** START Provided data **
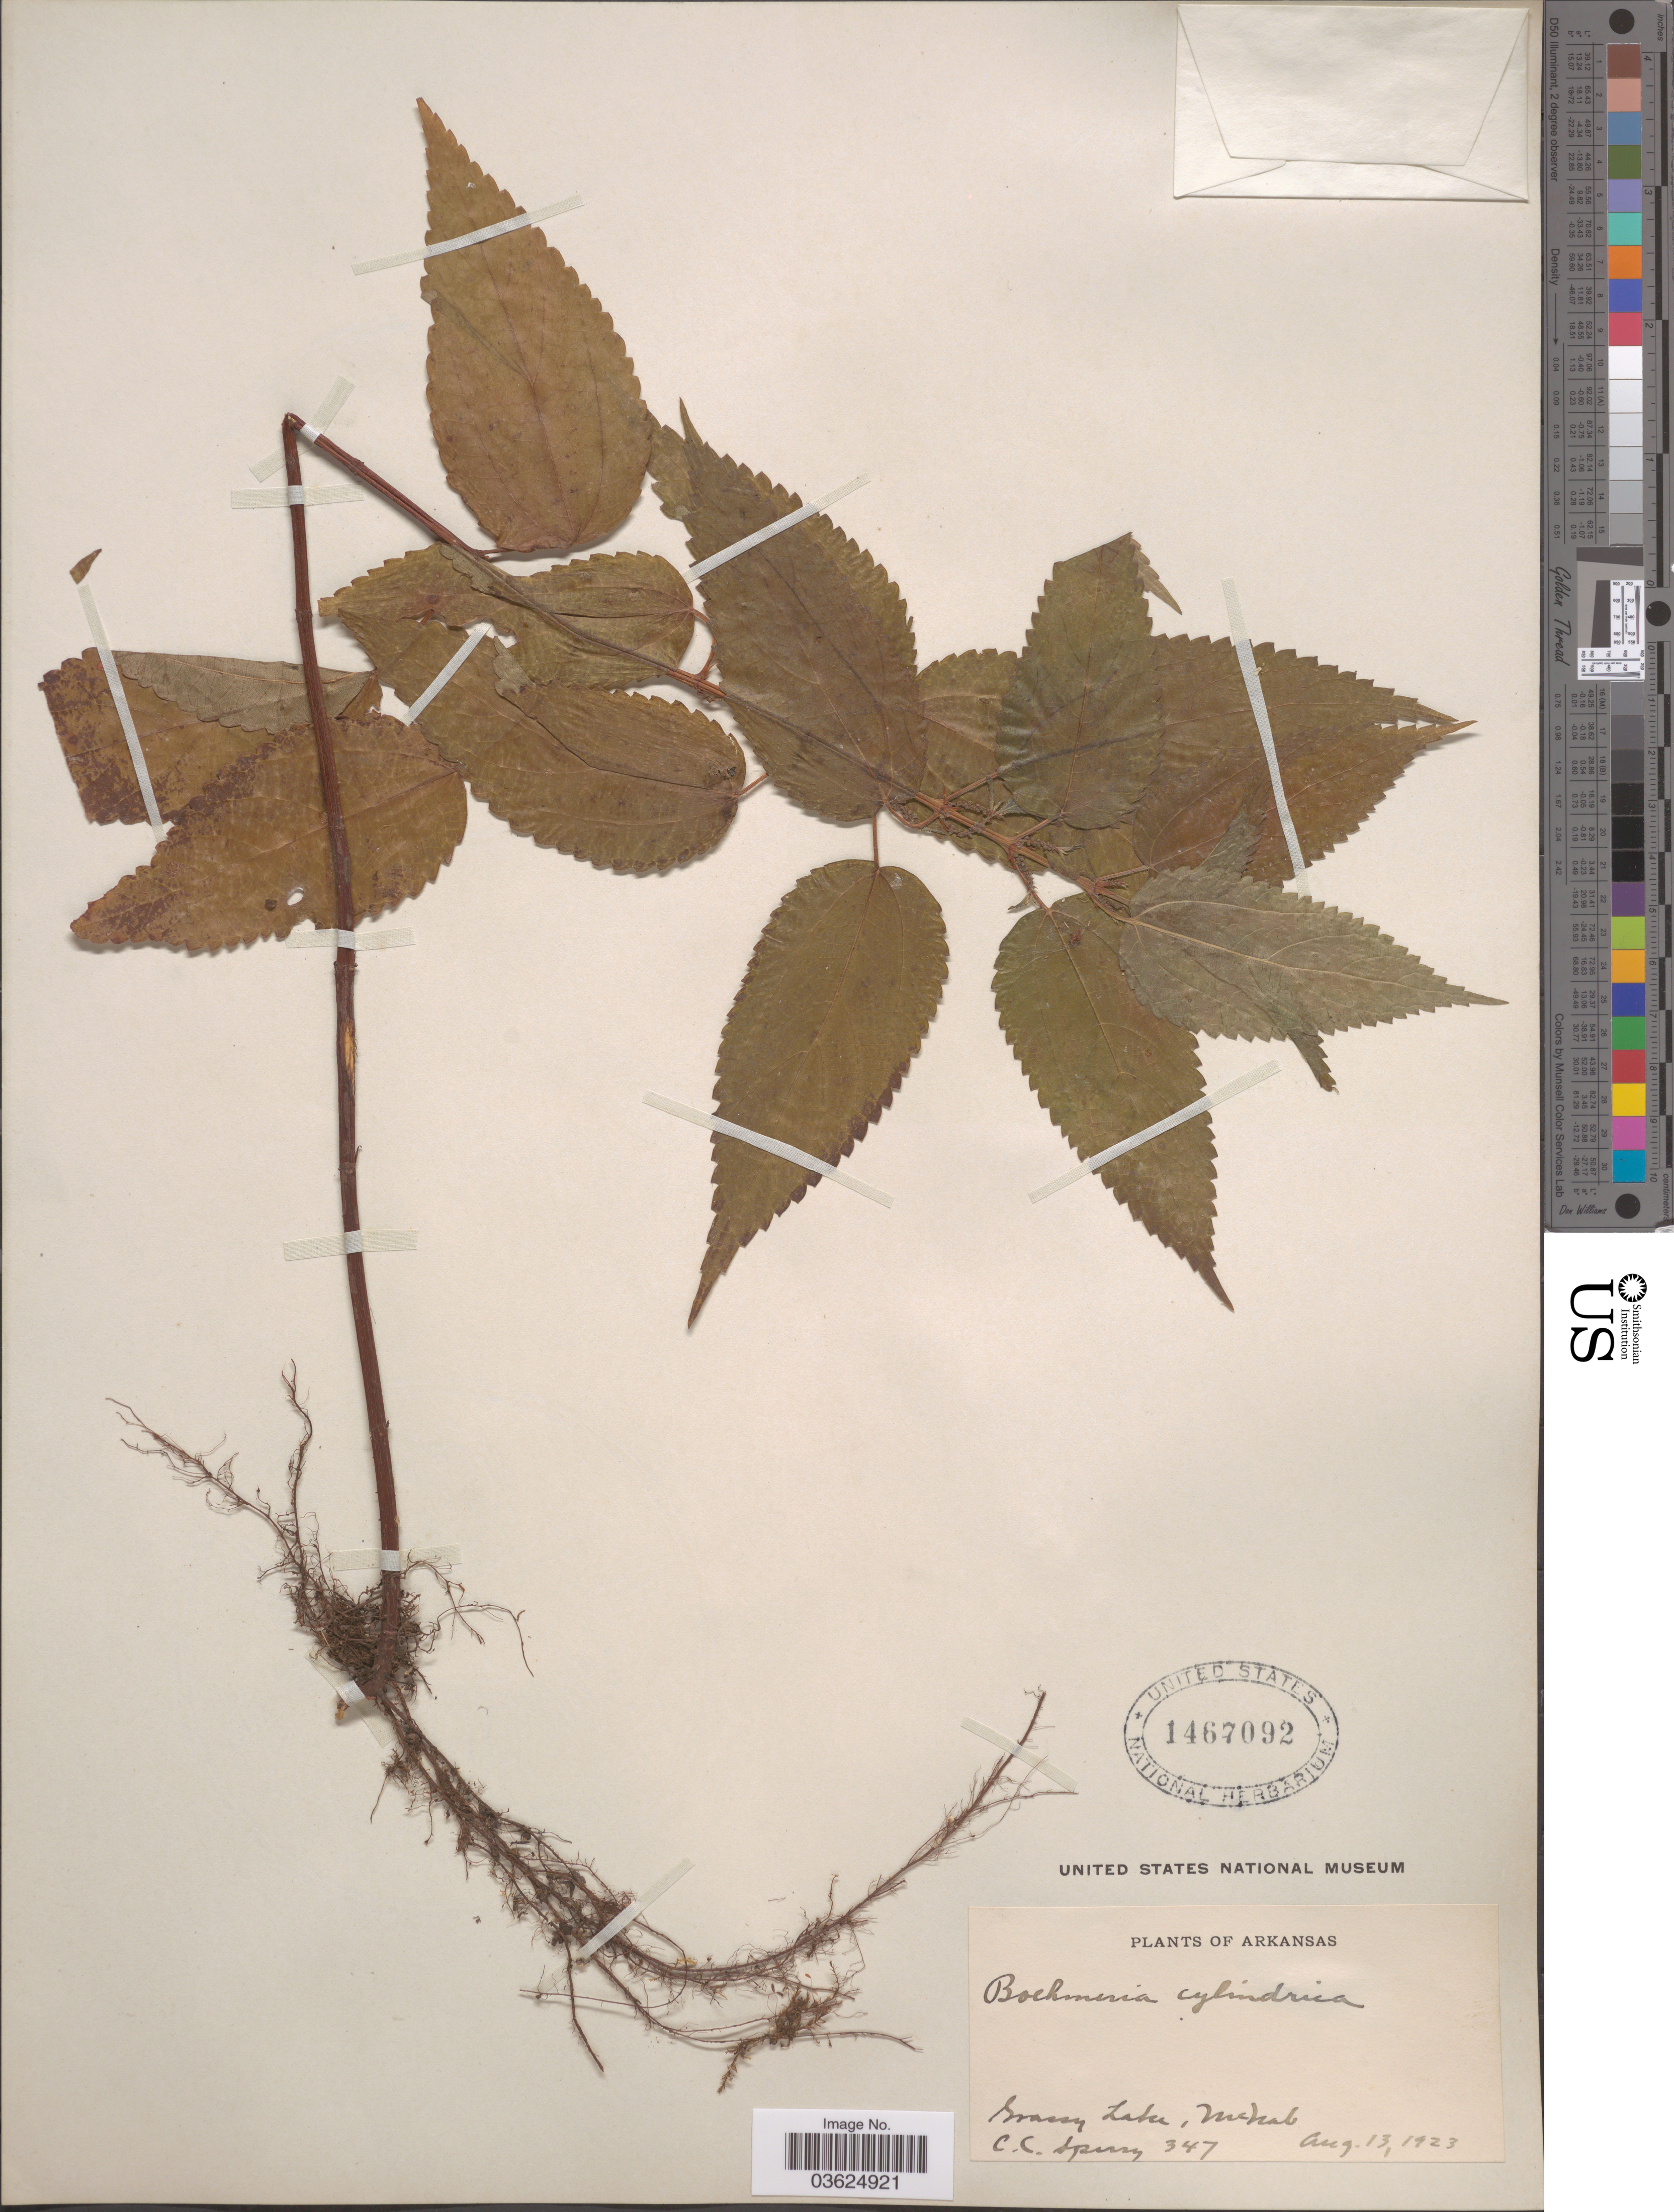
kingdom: Plantae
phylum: Tracheophyta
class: Magnoliopsida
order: Rosales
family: Urticaceae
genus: Boehmeria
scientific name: Boehmeria cylindrica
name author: (L.) Sw.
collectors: C. Spury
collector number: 347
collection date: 1923-08-13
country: United States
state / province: Arkansas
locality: Grassy Lake, McNab.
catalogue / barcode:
** END Provided data **
(Task directions) Convert the material above into a JSON list of strings, with one string for each line and any blank lines omitted. Leave out the picture.

(Output)
[
  "kingdom: Plantae",
  "phylum: Tracheophyta",
  "class: Magnoliopsida",
  "order: Rosales",
  "family: Urticaceae",
  "genus: Boehmeria",
  "scientific name: Boehmeria cylindrica",
  "name author: (L.) Sw.",
  "collectors: C. Spury",
  "collector number: 347",
  "collection date: 1923-08-13",
  "country: United States",
  "state / province: Arkansas",
  "locality: Grassy Lake, McNab.",
  "catalogue / barcode:"
]